Our scraping experience suggests we should distribute the function across all servers and move slowly enough that site owners can direct the spider's progress.

See Search Index coding details.

Search Index

Search operates by accumulating information by scraping and delivering it by query. We will consider both in turn.

Scrape

A page viewed scrapes its neighbors. We examine the sites mentioned in any page and go fetch their sitemaps. This is the scrape step. It need not be directed by readers.

We suggest that every server should scrape the neighborhood of the pages it serves before they are viewed by readers.

A server could scrape further to the neighborhood of its neighbors or beyond. For a small server with few sites and few pages within those sites a deeper search might make sense, or not.

Query

We've seen the utility of searching scraped sites for many properties from words present to plugins in use. But we find query for items of common origin to be most interesting and also one of the easiest queries to pose.

Show me pages that share this page's history. Show me pages with ids I have here. Show me where this came from and where it is going. Show me more.

A page could be adorned with a 'more' query in the space remaining after we add licence, json and site of residence. A link to 'more' would ask the server hosting the page in question to show us more based on page ids.

Aside: We have a trial implementation of the 'more' query where it is called simply 'search'. github

github

The 'more' query would bring up a search result looking like a Roster of sites organized by the page names that they share in common and restricted to pages that share at least one story item sharing an id with our source.

As with familiar Rosters, the 'more' search result can be explored by calling into the browser's neighborhood the sitemaps of individual sites or by retrieving whole rows of sitemaps from the » link.

Should the result of a search disappoint, should it not reach far enough into the federation, then the result itself could include another 'more' link that would extend the query to the hosts found in the current result. By the application of 'more', 'more', 'more', the reader can progress breadth first to where they have not read before.
-----
__Task objective__:
Reproduce the search index text above word for word, from its first line to its last.

__Given information__:
-----
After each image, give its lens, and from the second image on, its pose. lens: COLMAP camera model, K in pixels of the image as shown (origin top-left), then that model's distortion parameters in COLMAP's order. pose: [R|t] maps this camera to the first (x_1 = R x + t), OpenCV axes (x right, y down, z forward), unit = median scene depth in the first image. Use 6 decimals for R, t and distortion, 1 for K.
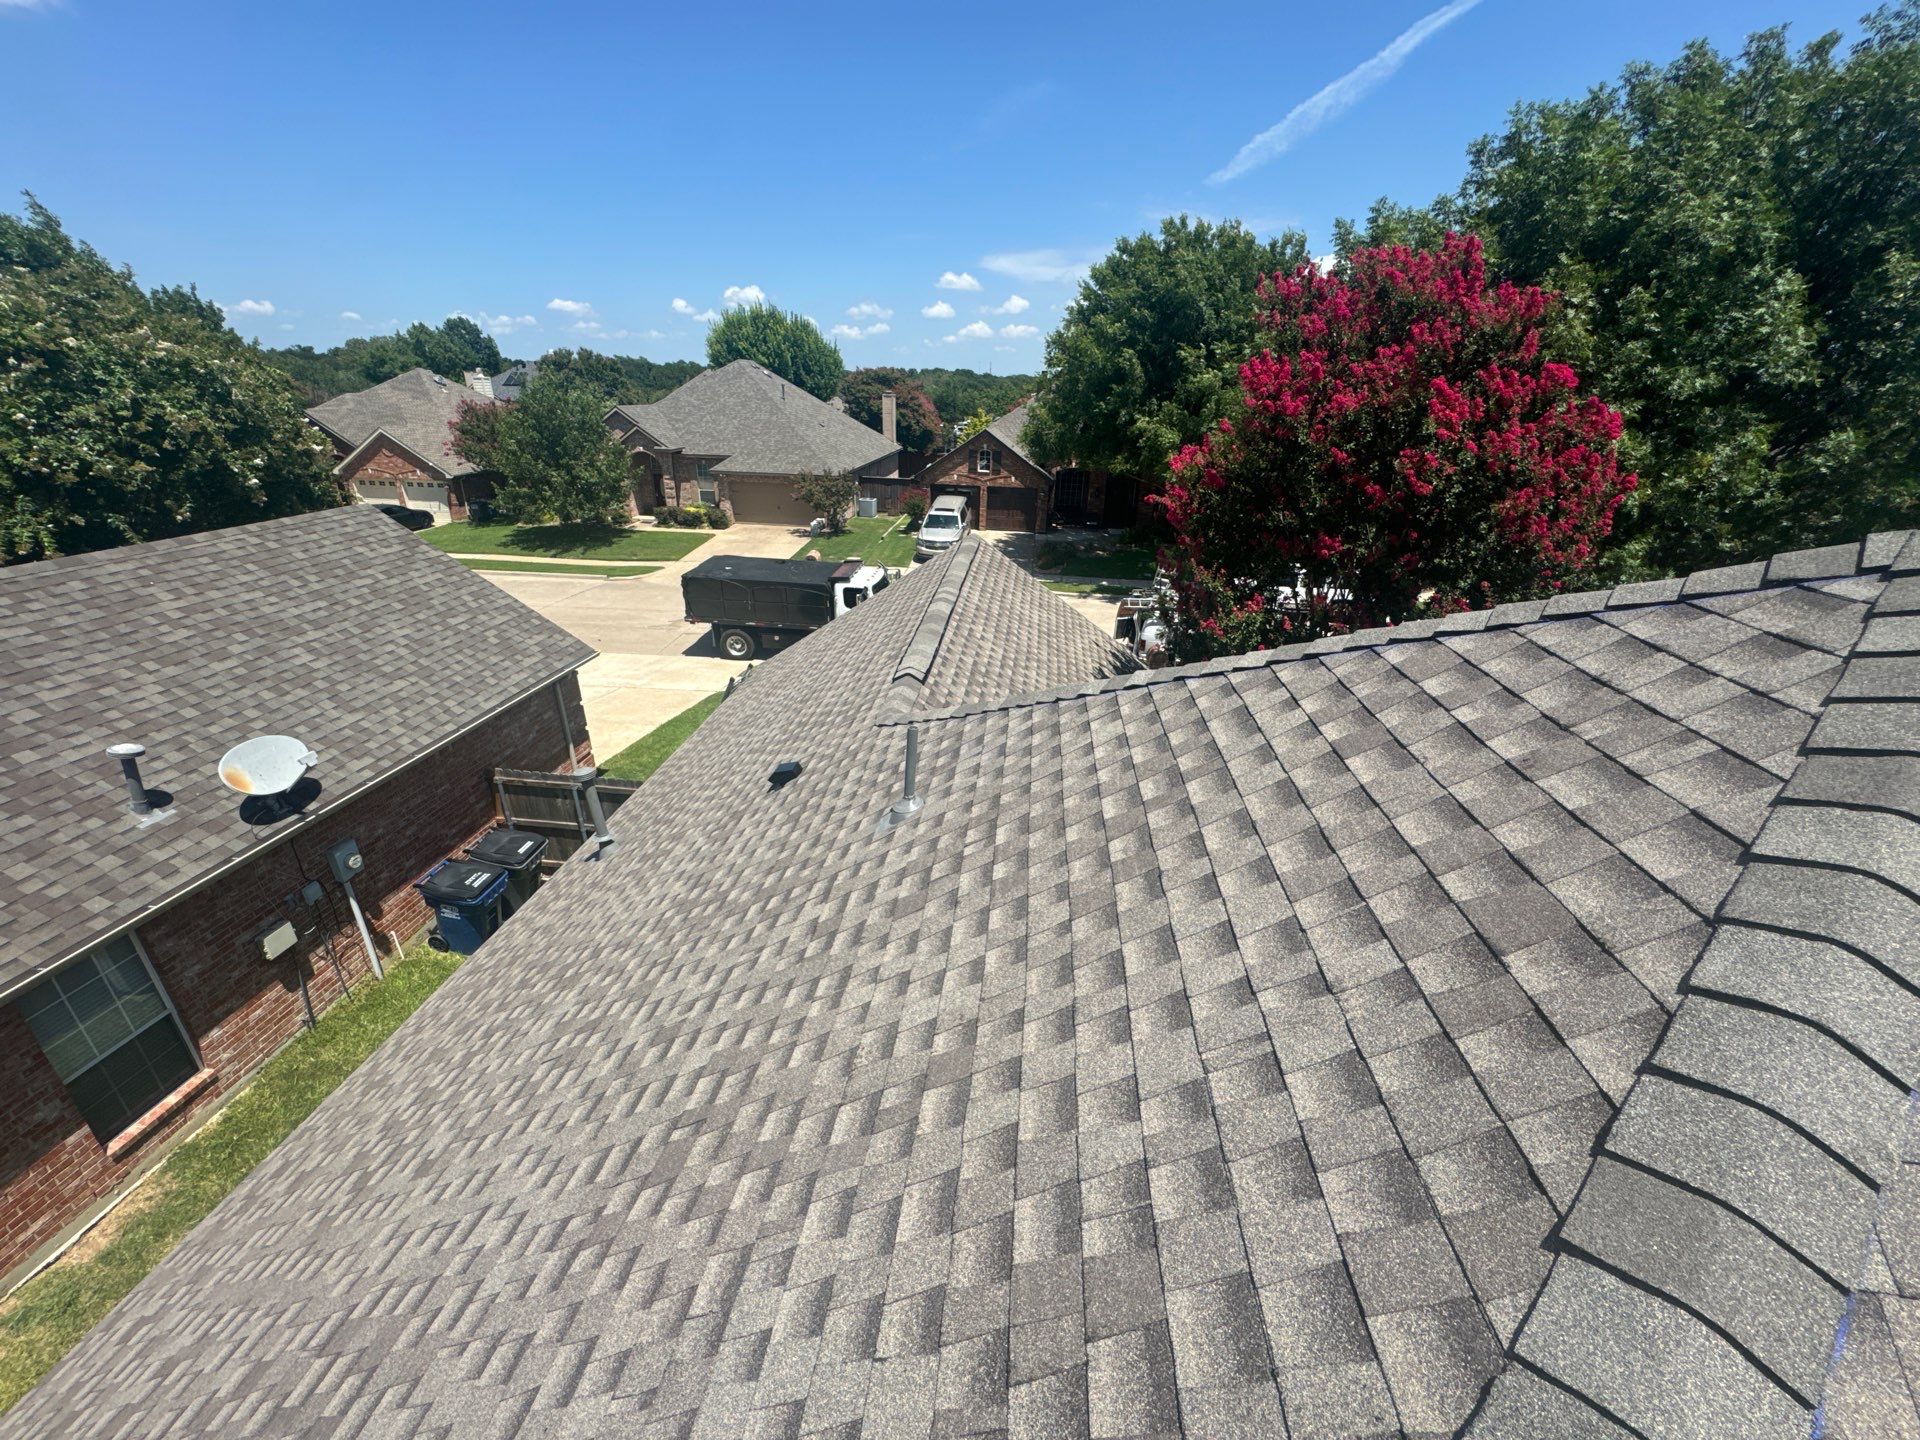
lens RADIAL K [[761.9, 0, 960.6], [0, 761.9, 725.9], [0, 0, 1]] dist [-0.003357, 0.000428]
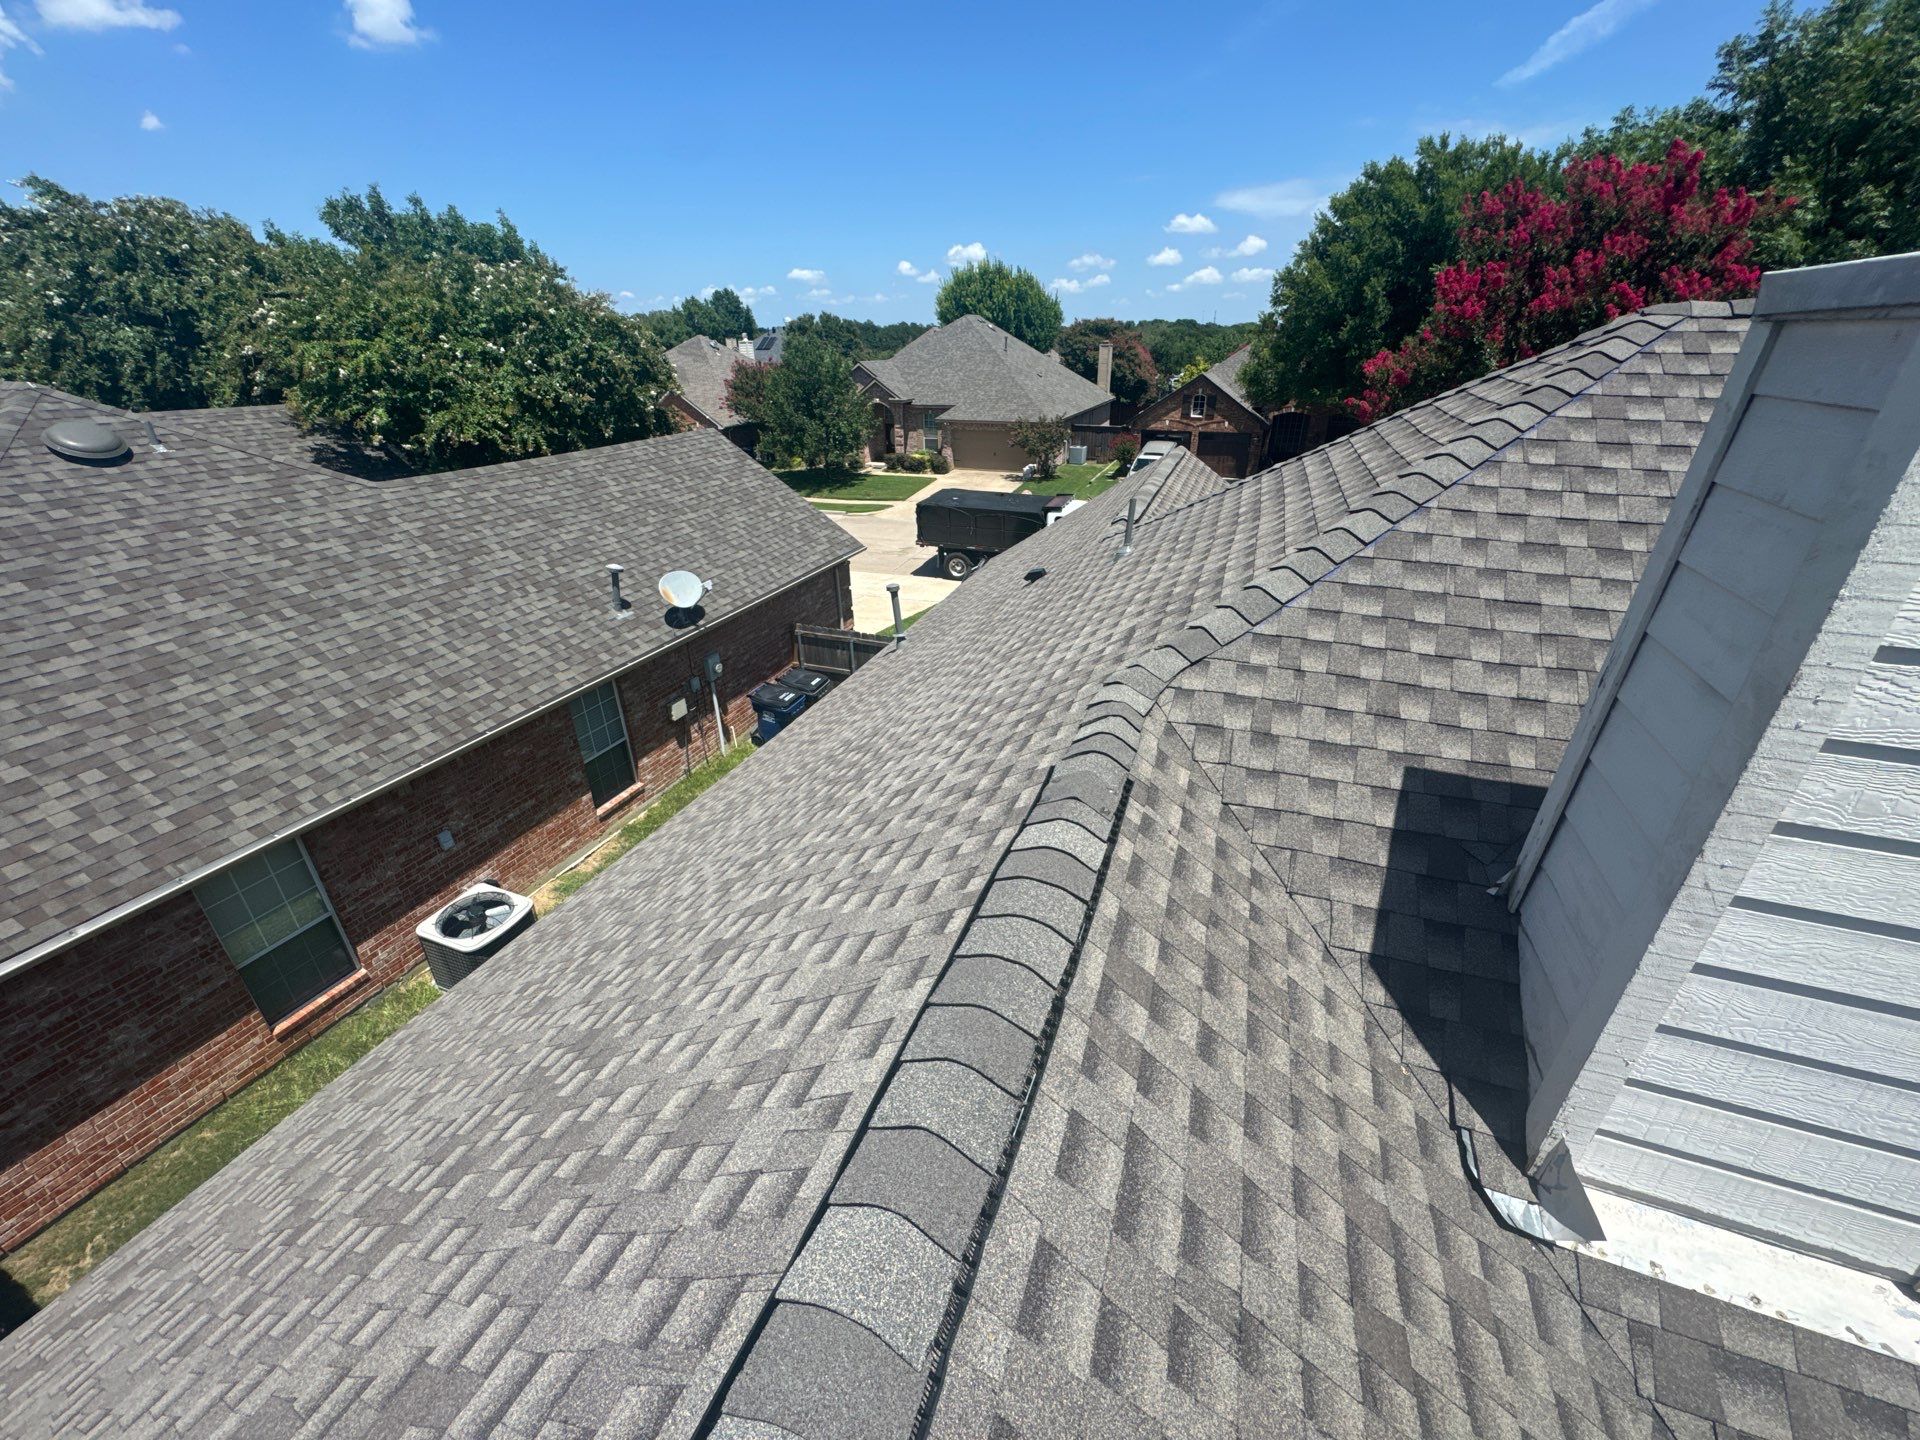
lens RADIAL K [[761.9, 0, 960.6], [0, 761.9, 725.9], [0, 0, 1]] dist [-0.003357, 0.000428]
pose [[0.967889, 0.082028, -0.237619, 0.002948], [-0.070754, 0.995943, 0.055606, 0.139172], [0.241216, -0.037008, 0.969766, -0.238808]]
-----
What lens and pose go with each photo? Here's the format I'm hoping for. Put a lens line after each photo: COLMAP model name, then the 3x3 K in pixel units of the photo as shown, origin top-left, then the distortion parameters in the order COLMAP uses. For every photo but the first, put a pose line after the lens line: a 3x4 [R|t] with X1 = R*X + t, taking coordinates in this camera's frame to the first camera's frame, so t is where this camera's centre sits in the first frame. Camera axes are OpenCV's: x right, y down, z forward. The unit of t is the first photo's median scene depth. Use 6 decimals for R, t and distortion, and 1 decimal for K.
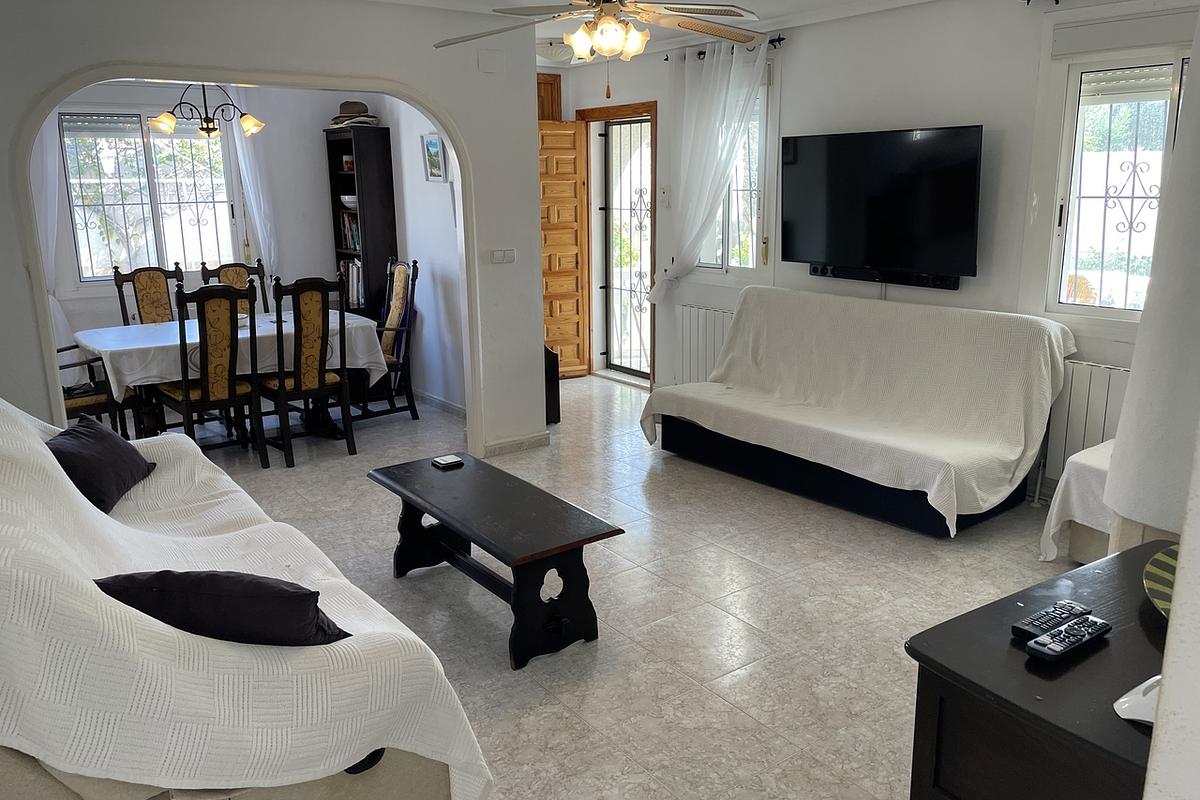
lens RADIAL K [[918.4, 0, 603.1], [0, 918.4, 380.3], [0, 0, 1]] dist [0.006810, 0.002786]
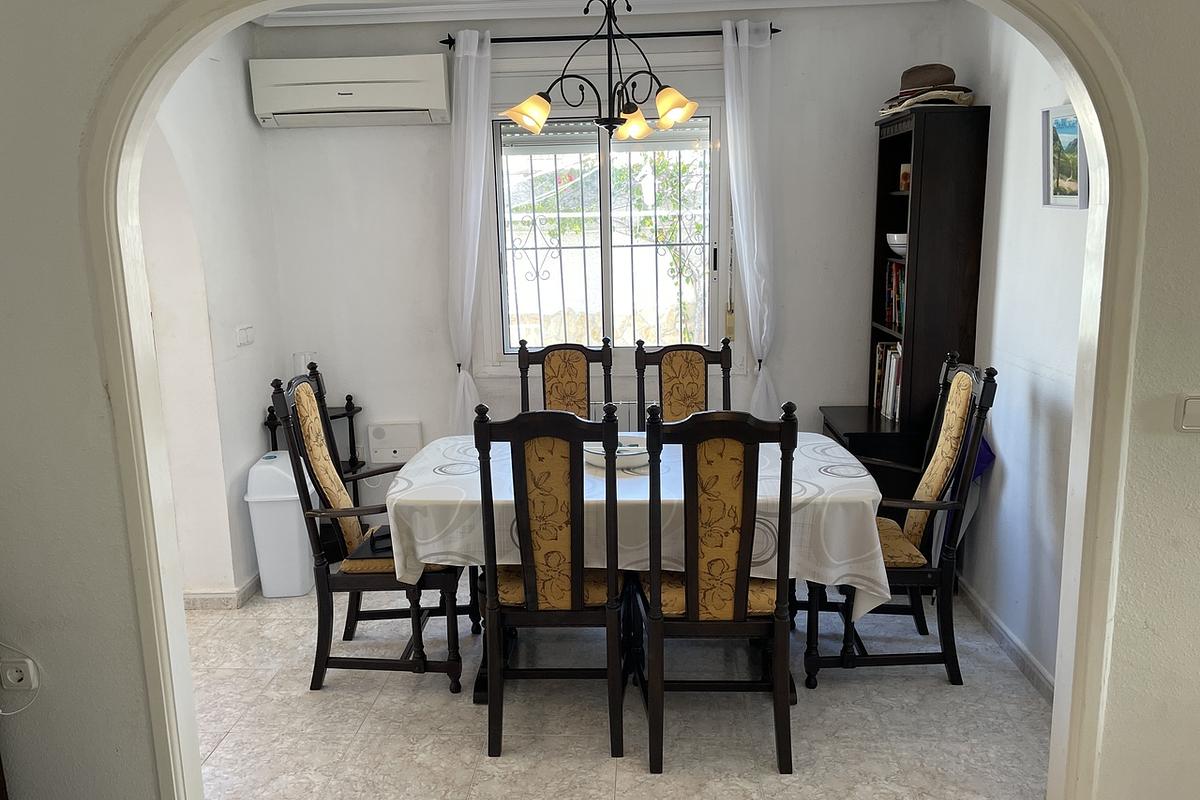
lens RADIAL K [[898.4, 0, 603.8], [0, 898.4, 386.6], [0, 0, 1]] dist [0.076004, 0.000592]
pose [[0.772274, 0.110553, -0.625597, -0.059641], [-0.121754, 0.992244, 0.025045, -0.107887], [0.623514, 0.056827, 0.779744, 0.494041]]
-----
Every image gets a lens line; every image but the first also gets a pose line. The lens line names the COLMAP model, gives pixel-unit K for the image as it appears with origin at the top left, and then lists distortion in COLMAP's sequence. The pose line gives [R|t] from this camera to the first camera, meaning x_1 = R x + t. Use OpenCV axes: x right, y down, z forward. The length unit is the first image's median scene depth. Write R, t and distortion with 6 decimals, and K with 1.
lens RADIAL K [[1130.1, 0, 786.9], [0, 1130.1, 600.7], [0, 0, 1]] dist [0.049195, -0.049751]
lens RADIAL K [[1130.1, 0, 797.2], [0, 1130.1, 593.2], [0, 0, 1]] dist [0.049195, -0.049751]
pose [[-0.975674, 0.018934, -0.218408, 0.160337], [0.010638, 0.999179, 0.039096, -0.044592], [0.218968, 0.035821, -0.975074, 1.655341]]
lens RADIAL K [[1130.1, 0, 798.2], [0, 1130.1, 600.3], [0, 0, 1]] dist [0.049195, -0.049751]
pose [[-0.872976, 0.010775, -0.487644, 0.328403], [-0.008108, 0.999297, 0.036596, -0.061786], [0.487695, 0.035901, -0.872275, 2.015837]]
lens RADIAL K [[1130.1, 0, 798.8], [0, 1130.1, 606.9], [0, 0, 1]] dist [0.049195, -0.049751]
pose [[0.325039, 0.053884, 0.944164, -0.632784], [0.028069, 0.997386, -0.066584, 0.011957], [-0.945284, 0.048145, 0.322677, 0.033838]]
-----
__Problem solution__:
Our scraping experience suggests we should distribute the function across all servers and move slowly enough that site owners can direct the spider's progress.

See Search Index coding details.

Search Index

Search operates by accumulating information by scraping and delivering it by query. We will consider both in turn.

Scrape

A page viewed scrapes its neighbors. We examine the sites mentioned in any page and go fetch their sitemaps. This is the scrape step. It need not be directed by readers.

We suggest that every server should scrape the neighborhood of the pages it serves before they are viewed by readers.

A server could scrape further to the neighborhood of its neighbors or beyond. For a small server with few sites and few pages within those sites a deeper search might make sense, or not.

Query

We've seen the utility of searching scraped sites for many properties from words present to plugins in use. But we find query for items of common origin to be most interesting and also one of the easiest queries to pose.

Show me pages that share this page's history. Show me pages with ids I have here. Show me where this came from and where it is going. Show me more.

A page could be adorned with a 'more' query in the space remaining after we add licence, json and site of residence. A link to 'more' would ask the server hosting the page in question to show us more based on page ids.

Aside: We have a trial implementation of the 'more' query where it is called simply 'search'. github

github

The 'more' query would bring up a search result looking like a Roster of sites organized by the page names that they share in common and restricted to pages that share at least one story item sharing an id with our source.

As with familiar Rosters, the 'more' search result can be explored by calling into the browser's neighborhood the sitemaps of individual sites or by retrieving whole rows of sitemaps from the » link.

Should the result of a search disappoint, should it not reach far enough into the federation, then the result itself could include another 'more' link that would extend the query to the hosts found in the current result. By the application of 'more', 'more', 'more', the reader can progress breadth first to where they have not read before.